[Dataset items]
• • • •
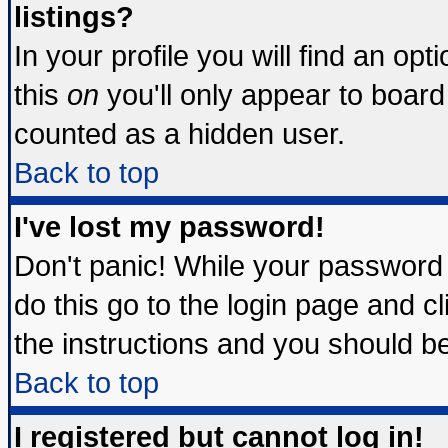
listings?
In your profile you will find an opt
this
on
you'll only appear to board 
counted as a hidden user.
Back to top
I've lost my password!
Don't panic! While your password 
do this go to the login page and c
the instructions and you should be
Back to top
I registered but cannot log in!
• • • •
— Work item —
Transcribe the records word for word and include no pictures.

— Written reply —
listings?
In your profile you will find an opt
this
on
you'll only appear to board 
counted as a hidden user.
Back to top
I've lost my password!
Don't panic! While your password 
do this go to the login page and c
the instructions and you should be
Back to top
I registered but cannot log in!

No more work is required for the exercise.